The machine also makes it easier to screen for Down Syndrome, also known as nuchal translucency screening. This helps determine the chance of having a baby with Down Syndrome.
Schab is the only one at Swofford & Halma Clinic licensed to perform nuchal translucency screenings. This is usually done between 10 1/2 to 13 1/2 weeks of pregnancy. The screening combines measurements from both a blood test and an ultrasound examination.
The screening involves measuring the amount of fluid accumulated under the skin at the back of the baby's neck. This fluid is often increased when a developing baby has Down Syndrome.
The ultrasound and the blood results are then combined with maternal factors, such as age and weight, to calculate the chance for Down Syndrome in the current pregnancy.
Another benefit to the new machine is the ability for dating. This allows the pregnancy to be followed and documented throughout. The diagnostic screening is also an advantage. All of the anatomy is looked at, which gives Schab, Smigaj and the doctors at Swofford & Halma Clinic the ability to make good clinical decisions.
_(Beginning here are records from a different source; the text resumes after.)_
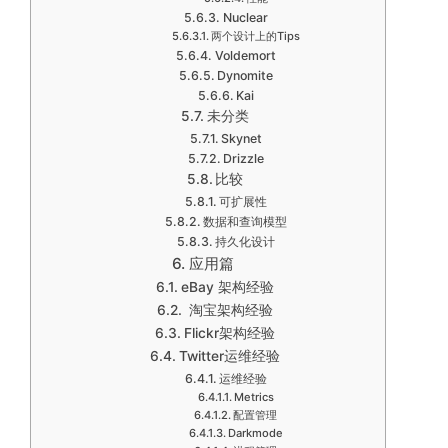
Nuclear
两个设计上的Tips
Voldemort
Dynomite
Kai
未分类
Skynet
Drizzle
比较
可扩展性
数据和查询模型
持久化设计
应用篇
eBay 架构经验
淘宝架构经验
Flickr架构经验
Twitter运维经验
运维经验
Metrics
配置管理
Darkmode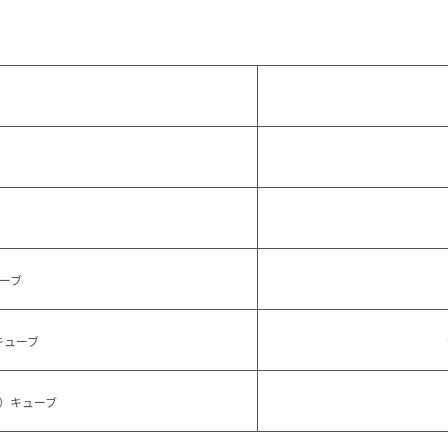
ーブ
キューブ
）キューブ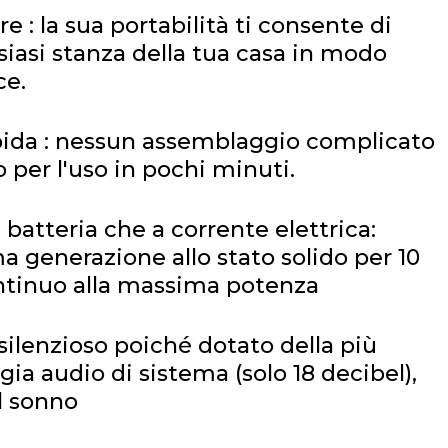
e : la sua portabilità ti consente di
siasi stanza della tua casa in modo
ce.
apida : nessun assemblaggio complicato
o per l'uso in pochi minuti.
a batteria che a corrente elettrica:
ma generazione allo stato solido per 10
ontinuo alla massima potenza
lenzioso poiché dotato della più
ia audio di sistema (solo 18 decibel),
l sonno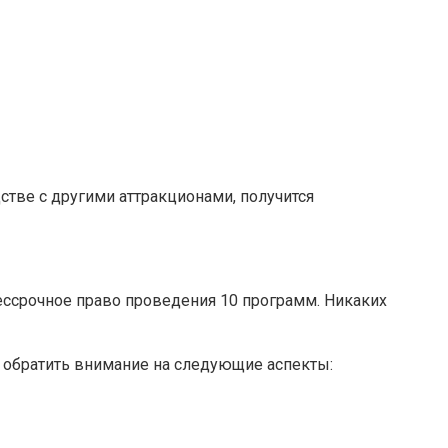
стве с другими аттракционами, получится
Бессрочное право проведения 10 программ. Никаких
 обратить внимание на следующие аспекты: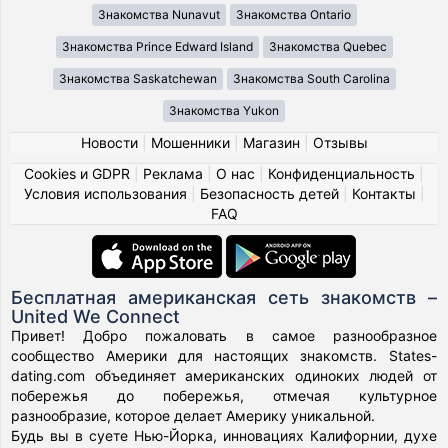
Знакомства Nunavut
Знакомства Ontario
Знакомства Prince Edward Island
Знакомства Quebec
Знакомства Saskatchewan
Знакомства South Carolina
Знакомства Yukon
Новости
|
Мошенники
|
Магазин
|
Отзывы
Cookies и GDPR
|
Реклама
|
О нас
|
Конфиденциальность
|
Условия использования
|
Безопасность детей
|
Контакты
|
FAQ
Бесплатная американская сеть знакомств –
United We Connect
Привет! Добро пожаловать в самое разнообразное
сообщество Америки для настоящих знакомств. States-
dating.com объединяет американских одиноких людей от
побережья до побережья, отмечая культурное
разнообразие, которое делает Америку уникальной.
Будь вы в суете Нью-Йорка, инновациях Калифорнии, духе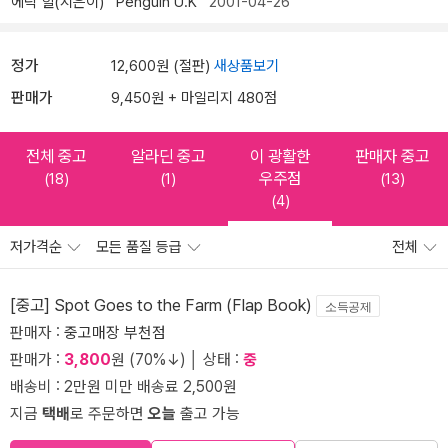
에릭 힐(지은이)
Penguin U.K
2001-04-26
정가
12,600원 (절판)
새상품보기
판매가
9,450원 + 마일리지 480점
전체 중고
알라딘 중고
이 광활한
판매자 중고
우주점
(18)
(1)
(13)
(4)
저가격순
모든 품질 등급
전체
[중고] Spot Goes to the Farm (Flap Book)
소득공제
판매자 :
중고매장 부천점
판매가 :
3,800
원 (70%↓) │ 상태 :
중
배송비 : 2만원 미만 배송료 2,500원
지금
택배
로 주문하면
오늘
출고 가능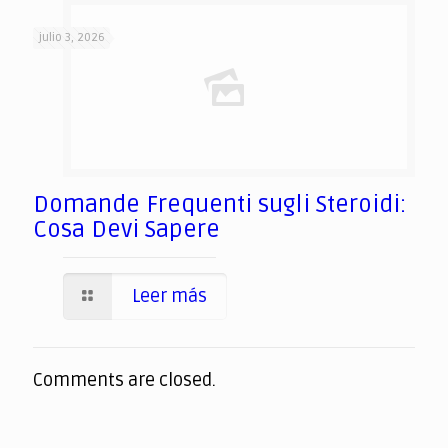
julio 3, 2026
Domande Frequenti sugli Steroidi:
Cosa Devi Sapere
Leer más
Comments are closed.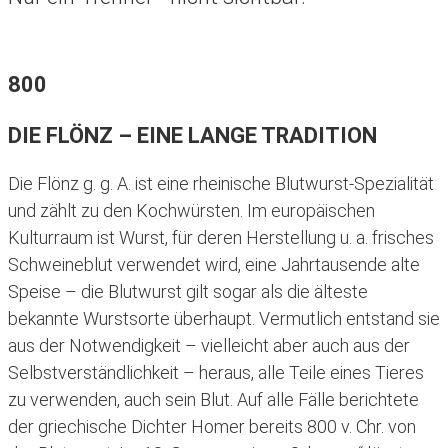
800
DIE FLÖNZ – EINE LANGE TRADITION
Die Flönz g. g. A. ist eine rheinische Blutwurst-Spezialität
und zählt zu den Kochwürsten. Im europäischen
Kulturraum ist Wurst, für deren Herstellung u. a. frisches
Schweineblut verwendet wird, eine Jahrtausende alte
Speise – die Blutwurst gilt sogar als die älteste
bekannte Wurstsorte überhaupt. Vermutlich entstand sie
aus der Notwendigkeit – vielleicht aber auch aus der
Selbstverständlichkeit – heraus, alle Teile eines Tieres
zu verwenden, auch sein Blut. Auf alle Fälle berichtete
der griechische Dichter Homer bereits 800 v. Chr. von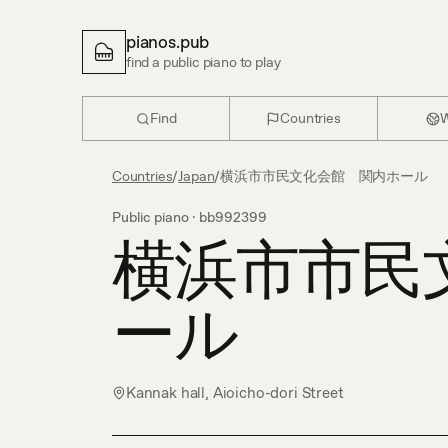
pianos.pub
find a public piano to play
Find
Countries
W
Countries
/
Japan
/
横浜市市民文化会館 関内ホール
Public piano ·
bb992399
横浜市市民
ール
Kannak hall, Aioicho-dori Street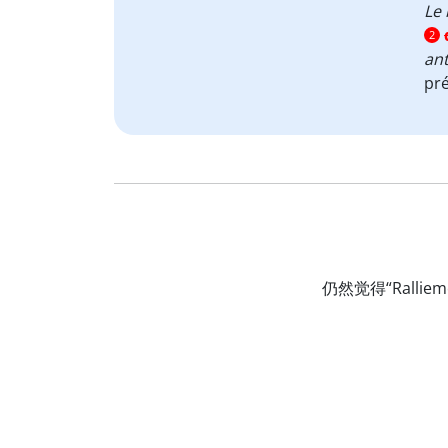
Le 
2
an
pré
仍然觉得“Rall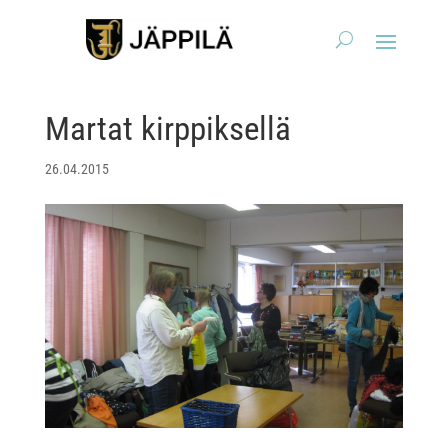
Martat kirppiksellä
26.04.2015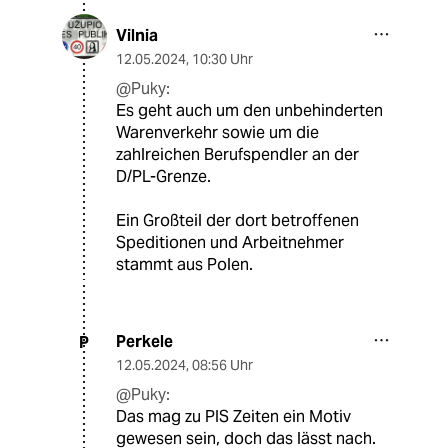
Vilnia
12.05.2024
,
10:30 Uhr
@Puky:
Es geht auch um den unbehinderten
Warenverkehr sowie um die
zahlreichen Berufspendler an der
D/PL-Grenze.
Ein Großteil der dort betroffenen
Speditionen und Arbeitnehmer
stammt aus Polen.
Perkele
P
12.05.2024
,
08:56 Uhr
@Puky:
Das mag zu PIS Zeiten ein Motiv
gewesen sein, doch das lässt nach.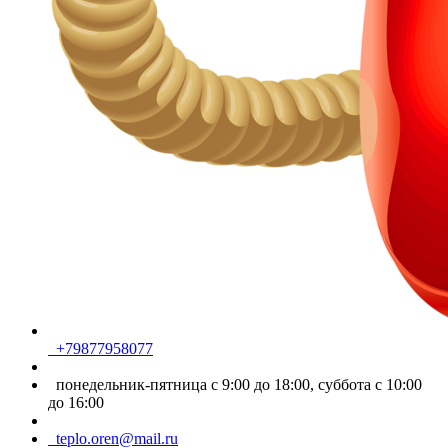
+79877958077
понедельник-пятница с 9:00 до 18:00, суббота с 10:00
до 16:00
teplo.oren@mail.ru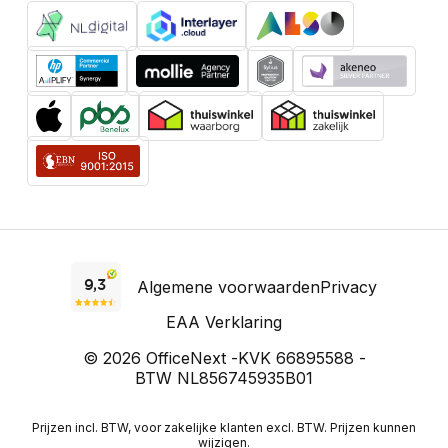
Algemene voorwaarden
Privacy
EAA Verklaring
© 2026 OfficeNext -
KVK 66895588 -
BTW NL856745935B01
Prijzen incl. BTW, voor zakelijke klanten excl. BTW. Prijzen kunnen
wijzigen.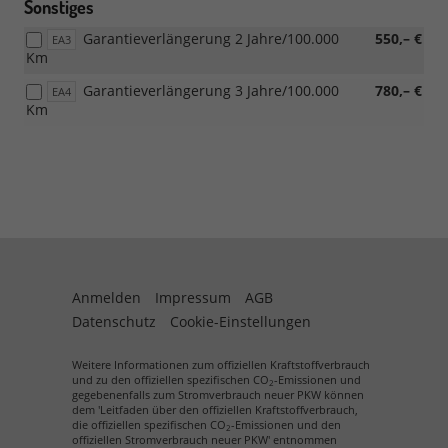
Sonstiges
Garantieverlängerung 2 Jahre/100.000
550,– €
EA3
Km
Garantieverlängerung 3 Jahre/100.000
780,– €
EA4
Km
Anmelden
Impressum
AGB
Datenschutz
Cookie-Einstellungen
Weitere Informationen zum offiziellen Kraftstoffverbrauch
und zu den offiziellen spezifischen CO
-Emissionen und
2
gegebenenfalls zum Stromverbrauch neuer PKW können
dem 'Leitfaden über den offiziellen Kraftstoffverbrauch,
die offiziellen spezifischen CO
-Emissionen und den
2
offiziellen Stromverbrauch neuer PKW' entnommen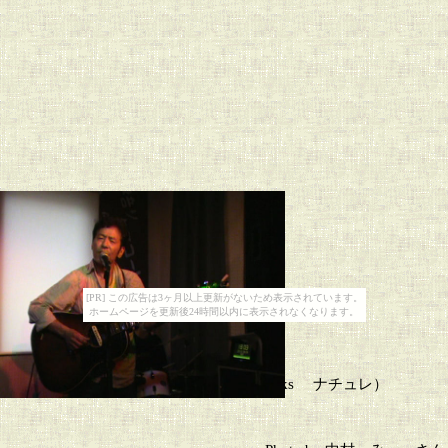
[PR] この広告は3ヶ月以上更新がないため表示されています。
ホームページを更新後24時間以内に表示されなくなります。
e"Rocks 欲助 （special thanks ナチュレ）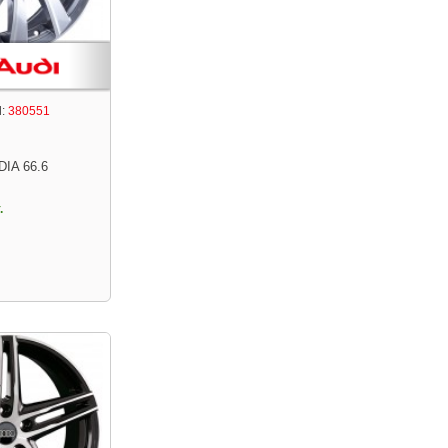
:
380551
DIA 66.6
.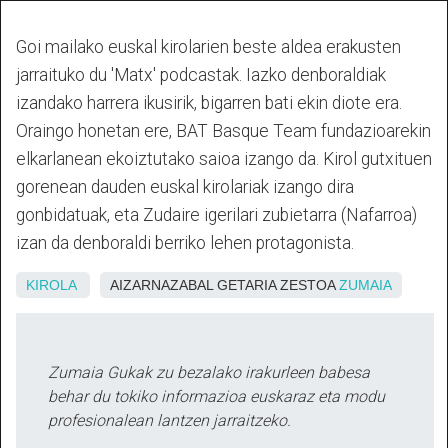
Goi mailako euskal kirolarien beste aldea erakusten
jarraituko du 'Matx' podcastak. Iazko denboraldiak
izandako harrera ikusirik, bigarren bati ekin diote era.
Oraingo honetan ere, BAT Basque Team fundazioarekin
elkarlanean ekoiztutako saioa izango da.
Kirol gutxituen
gorenean dauden euskal kirolariak izango dira
gonbidatuak, eta Zudaire igerilari zubietarra (Nafarroa)
izan da denboraldi berriko lehen protagonista.
KIROLA
AIZARNAZABAL GETARIA ZESTOA
ZUMAIA
Zumaia Gukak zu bezalako irakurleen babesa
behar du tokiko informazioa euskaraz eta modu
profesionalean lantzen jarraitzeko.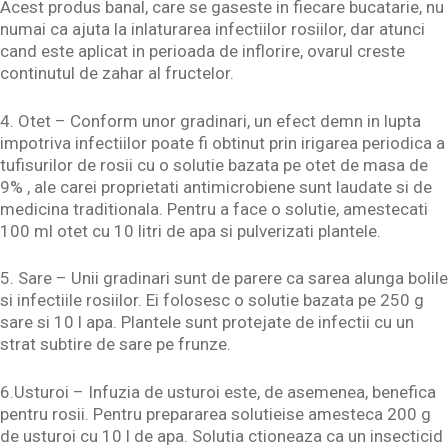
Acest produs banal, care se gaseste in fiecare bucatarie, nu
numai ca ajuta la inlaturarea infectiilor rosiilor, dar atunci
cand este aplicat in perioada de inflorire, ovarul creste
continutul de zahar al fructelor.
4. Otet – Conform unor gradinari, un efect demn in lupta
impotriva infectiilor poate fi obtinut prin irigarea periodica a
tufisurilor de rosii cu o solutie bazata pe otet de masa de
9% , ale carei proprietati antimicrobiene sunt laudate si de
medicina traditionala. Pentru a face o solutie, amestecati
100 ml otet cu 10 litri de apa si pulverizati plantele.
5. Sare – Unii gradinari sunt de parere ca sarea alunga bolile
si infectiile rosiilor. Ei folosesc o solutie bazata pe 250 g
sare si 10 l apa. Plantele sunt protejate de infectii cu un
strat subtire de sare pe frunze.
6.Usturoi – Infuzia de usturoi este, de asemenea, benefica
pentru rosii. Pentru prepararea solutieise amesteca 200 g
de usturoi cu 10 l de apa. Solutia ctioneaza ca un insecticid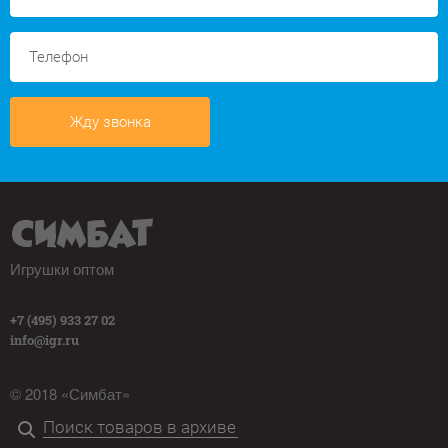
Жду звонка
Игрушки оптом
+7 (495) 933 27 02
info@igr.ru
© 2018 «Симбат»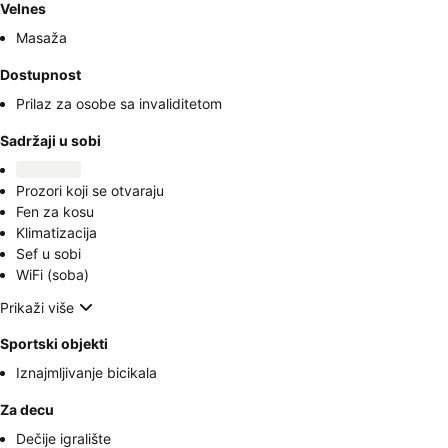
Velnes
Masaža
Dostupnost
Prilaz za osobe sa invaliditetom
Sadržaji u sobi
Prozori koji se otvaraju
Fen za kosu
Klimatizacija
Sef u sobi
WiFi (soba)
Prikaži više
Sportski objekti
Iznajmljivanje bicikala
Za decu
Dečije igralište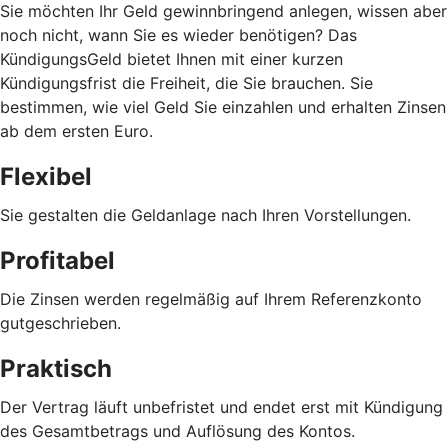
Sie möchten Ihr Geld gewinnbringend anlegen, wissen aber
noch nicht, wann Sie es wieder benötigen? Das
KündigungsGeld bietet Ihnen mit einer kurzen
Kündigungsfrist die Freiheit, die Sie brauchen. Sie
bestimmen, wie viel Geld Sie einzahlen und erhalten Zinsen
ab dem ersten Euro.
Flexibel
Sie gestalten die Geldanlage nach Ihren Vorstellungen.
Profitabel
Die Zinsen werden regelmäßig auf Ihrem Referenzkonto
gutgeschrieben.
Praktisch
Der Vertrag läuft unbefristet und endet erst mit Kündigung
des Gesamtbetrags und Auflösung des Kontos.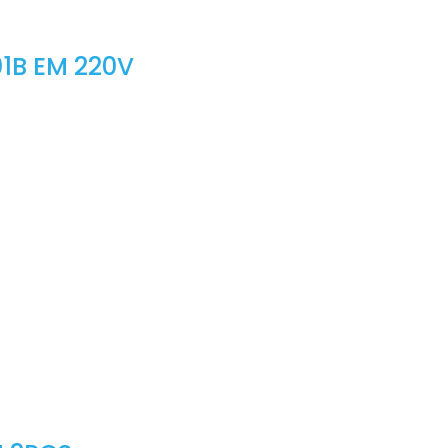
1B EM 220V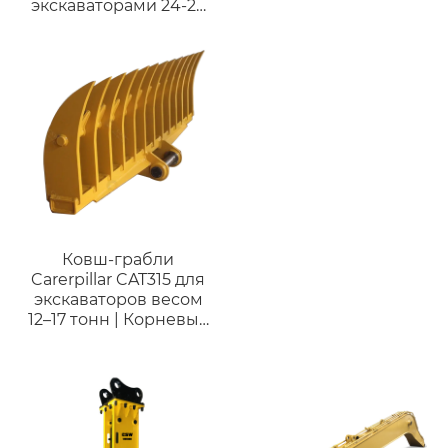
экскаваторами 24-27
тонн |
Индивидуальный
ковш HDR для
твердых пород
Ковш-грабли
Carerpillar CAT315 для
экскаваторов весом
12–17 тонн | Корневые
грабли (стержневые
грабли) для очистки
сельскохозяйственных
и строительных
объектов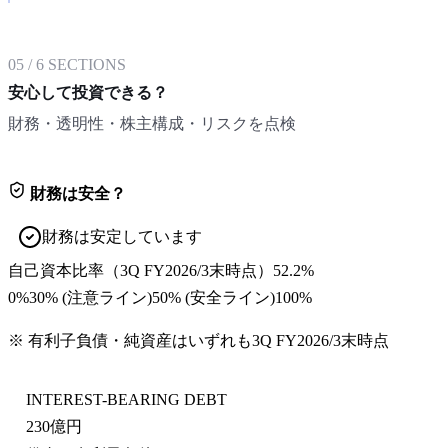
05
/
6
SECTIONS
安心して投資できる？
財務・透明性・株主構成・リスクを点検
財務は安全？
財務は安定しています
自己資本比率
（
3Q FY2026/3末
時点）
52.2%
0%
30
% (注意ライン)
50
% (安全ライン)
100%
※ 有利子負債・純資産はいずれも
3Q FY2026/3末
時点
INTEREST-BEARING DEBT
230億円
Schab said patients usually can't believe it when they see the image of their baby. Having their family in the room with them makes it more special. Soon patients will be able to get a DVD of the ultrasound exam.
The machine has been a big hit with the doctors at Swofford & Halma Clinic.
"I'm very happy," said Ana Sofia Zelaya, an MD at the clinic. "It helps us give better care to the patients. We can follow them and if anything is wrong we can detect the problem."
She sees two very specific advantages to the new ultrasound machine. One, she said, is the accurate dating process. This allows for any interventions to be done more safely.
The second advantage she sees is the joy it brings to the expectant mother after seeing the unborn child move.
Dr. Harlan Halma is also happy to have the new ultrasound.
"It's a high quality machine and it's very convenient for the patient to have this top of the line piece of equipment right here.